The first program that we will write will only add three numbers. This very simple program will clarify most of the basic concepts of assembly language. We will start with writing our algorithm in English and then moving on to convert it into assembly language.

English Language Version

“Program is an ordered set of instructions for the processor.” Our first program will be instructions manipulating AX and BX in plain English.

move 5 to ax move 10 to bx add bx to ax move 15 to bx add bx to ax

Even in this simple reflection of thoughts in English, there are some key things to observe. One is the concept of destination as every instruction has a “to destination” part and there is a source before it as well. For example the second line has a constant 10 as its source and the register BX as its destination. The key point in giving the first program in English is to convey that the concepts of assembly language are simple but fine. Try to understand them considering that all above is everyday English that you know very well and every concept will eventually be applicable to assembly language.

General Registers (AX, BX, CX, and DX)

The registers AX, BX, CX, and DX behave as general purpose registers in Intel architecture and do some specific functions in addition to it.

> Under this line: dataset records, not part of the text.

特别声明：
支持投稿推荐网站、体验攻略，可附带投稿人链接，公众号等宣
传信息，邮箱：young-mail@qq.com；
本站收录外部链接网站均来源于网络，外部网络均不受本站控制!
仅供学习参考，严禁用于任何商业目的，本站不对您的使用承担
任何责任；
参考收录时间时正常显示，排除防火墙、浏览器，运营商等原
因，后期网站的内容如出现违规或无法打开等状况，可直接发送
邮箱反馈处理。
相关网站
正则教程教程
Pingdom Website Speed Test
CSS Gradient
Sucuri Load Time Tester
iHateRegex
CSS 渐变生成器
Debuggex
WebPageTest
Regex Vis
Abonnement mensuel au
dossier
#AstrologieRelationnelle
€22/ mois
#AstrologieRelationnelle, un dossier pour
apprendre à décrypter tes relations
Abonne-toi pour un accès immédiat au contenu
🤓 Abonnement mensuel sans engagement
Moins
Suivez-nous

X in their names stand for extended meaning 16bit registers. For example AX means we are referring to the extended 16bit “A” register. Its upper and lower byte are separately accessible as AH (A high byte) and AL (A low byte). All general purpose registers can be accessed as one 16bit register or as two 8bit registers. The two registers AH and AL are part of the big whole AX. Any change in AH or AL is reflected in AX as well. AX is a composite or extended register formed by gluing together the two parts AH and AL.

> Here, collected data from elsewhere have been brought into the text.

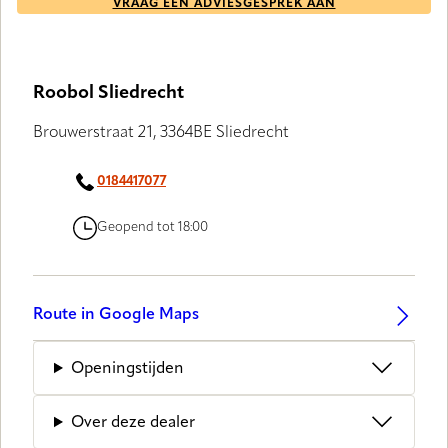
VRAAG EEN ADVIESGESPREK AAN
Roobol Sliedrecht
Brouwerstraat 21, 3364BE Sliedrecht
0184417077
Geopend tot 18:00
Route in Google Maps
Openingstijden
Over deze dealer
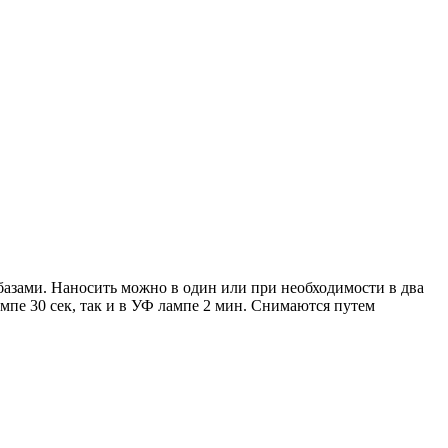
азами. Наносить можно в один или при необходимости в два
пе 30 сек, так и в УФ лампе 2 мин. Снимаются путем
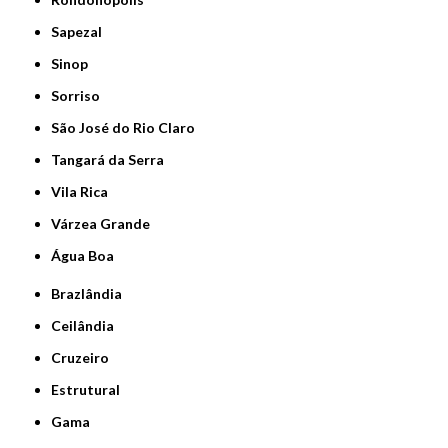
Sapezal
Sinop
Sorriso
São José do Rio Claro
Tangará da Serra
Vila Rica
Várzea Grande
Água Boa
Brazlândia
Ceilândia
Cruzeiro
Estrutural
Gama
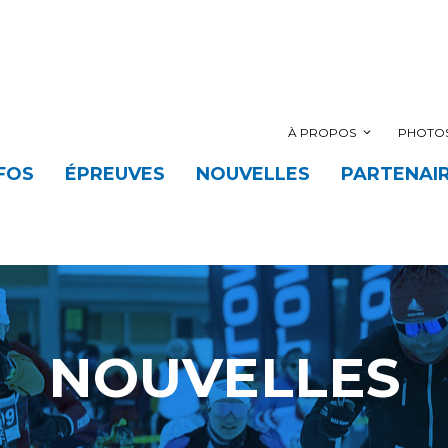
À PROPOS
PHOTOS
FOS
ÉPREUVES
NOUVELLES
PARTENAI
NOUVELLES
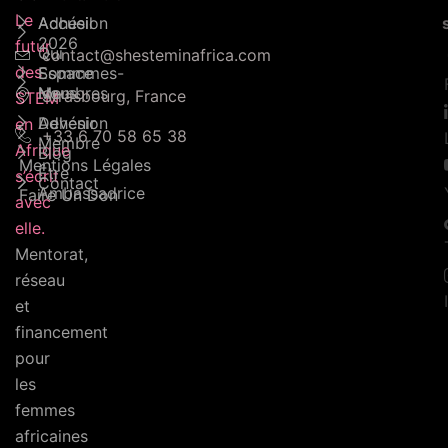
Le
Accueil
Adhésion
2026
futur
Qui
contact@shesteminafrica.com
des
Sommmes-
Espace
Nous
Membres
Strasbourg, France
STEM
Adhésion
Devenir
en
+33 6 70 58 65 38
Membre
Afrique
Blog
Mentions Légales
Être
s’écrit
Contact
Ambassadrice
Faire Un Don
avec
elle.
Mentorat,
réseau
et
financement
pour
les
femmes
africaines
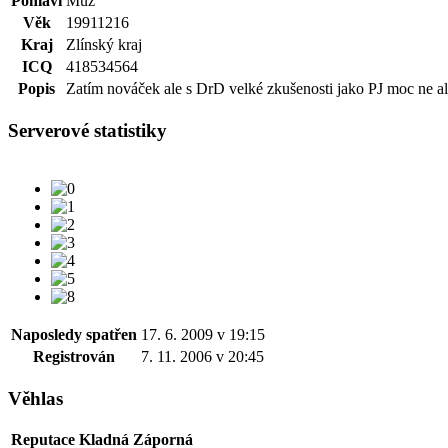
Pohlaví
Muž
Věk
19911216
Kraj
Zlínský kraj
ICQ
418534564
Popis
Zatím nováček ale s DrD velké zkušenosti jako PJ moc ne ale 
Serverové statistiky
Naposledy spatřen
17. 6. 2009 v 19:15
Registrován
7. 11. 2006 v 20:45
Věhlas
Reputace
Kladná
Záporná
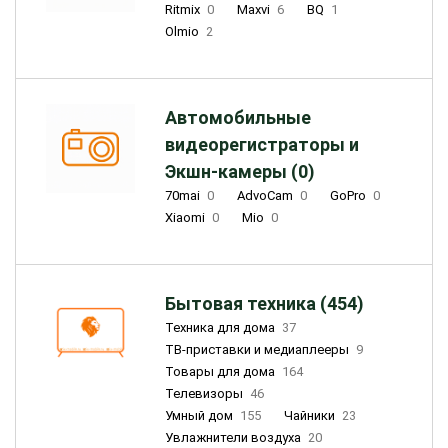
Ritmix
0
Maxvi
6
BQ
1
Olmio
2
Автомобильные
видеорегистраторы и
Экшн-камеры (0)
70mai
0
AdvoCam
0
GoPro
0
Xiaomi
0
Mio
0
Бытовая техника (454)
Техника для дома
37
ТВ-приставки и медиаплееры
9
Товары для дома
164
Телевизоры
46
Умный дом
155
Чайники
23
Увлажнители воздуха
20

The A of AX stands for Accumulator. Even though all general purpose registers can act as accumulator in most instructions there are some specific variations which can only work on AX which is why it is named the accumulator. The B of BX stands for Base because of its role in memory addressing as discussed in the next chapter. The C of CX stands for Counter as there are certain instructions that work with an automatic count in the CX register. The D of DX stands for Destination as it acts as the destination in I/O operations. The A, B, C, and D are in letter sequence as well as depict some special functionality of the register.

Index Registers (SI and DI)

SI and DI stand for source index and destination index respectively. These are the index registers of the Intel architecture which hold address of data and used in memory access. Being an open and flexible architecture, Intel allows many mathematical and logical operations on these registers as well like the general registers. The source and destination are named because of their implied functionality as the source or the destination in a special class of instructions called the string instructions. However their use is not at all restricted to string instructions. SI and DI are 16bit and cannot be used as 8bit register pairs like AX, BX, CX, and DX.

Instruction Pointer (IP)

This is the special register containing the address of the next instruction to be executed. No mathematics or memory access can be done through this register. It is out of our direct control and is automatically used. Playing with it is dangerous and needs special care. Program control instructions change the IP register implicitly.

Stack Pointer (SP)

It is a memory pointer and is used indirectly by a set of instructions. This register will be explored in the discussion of the system stack.

Base Pointer (BP)

It is also a memory pointer containing the address in a special area of memory called the stack and will be explored alongside SP in the discussion of the stack.

Flags Register

The flags register as previously discussed is not meaningful as a unit rather it is bit wise significant and accordingly each bit is named separately. The bits not named are unused. The Intel FLAGS register has its bits organized as follows:


Segment Registers (CS, DS, SS, and ES)

The code segment register, data segment register, stack segment register, and the extra segment register are special registers related to the Intel segmented memory model and will be discussed later.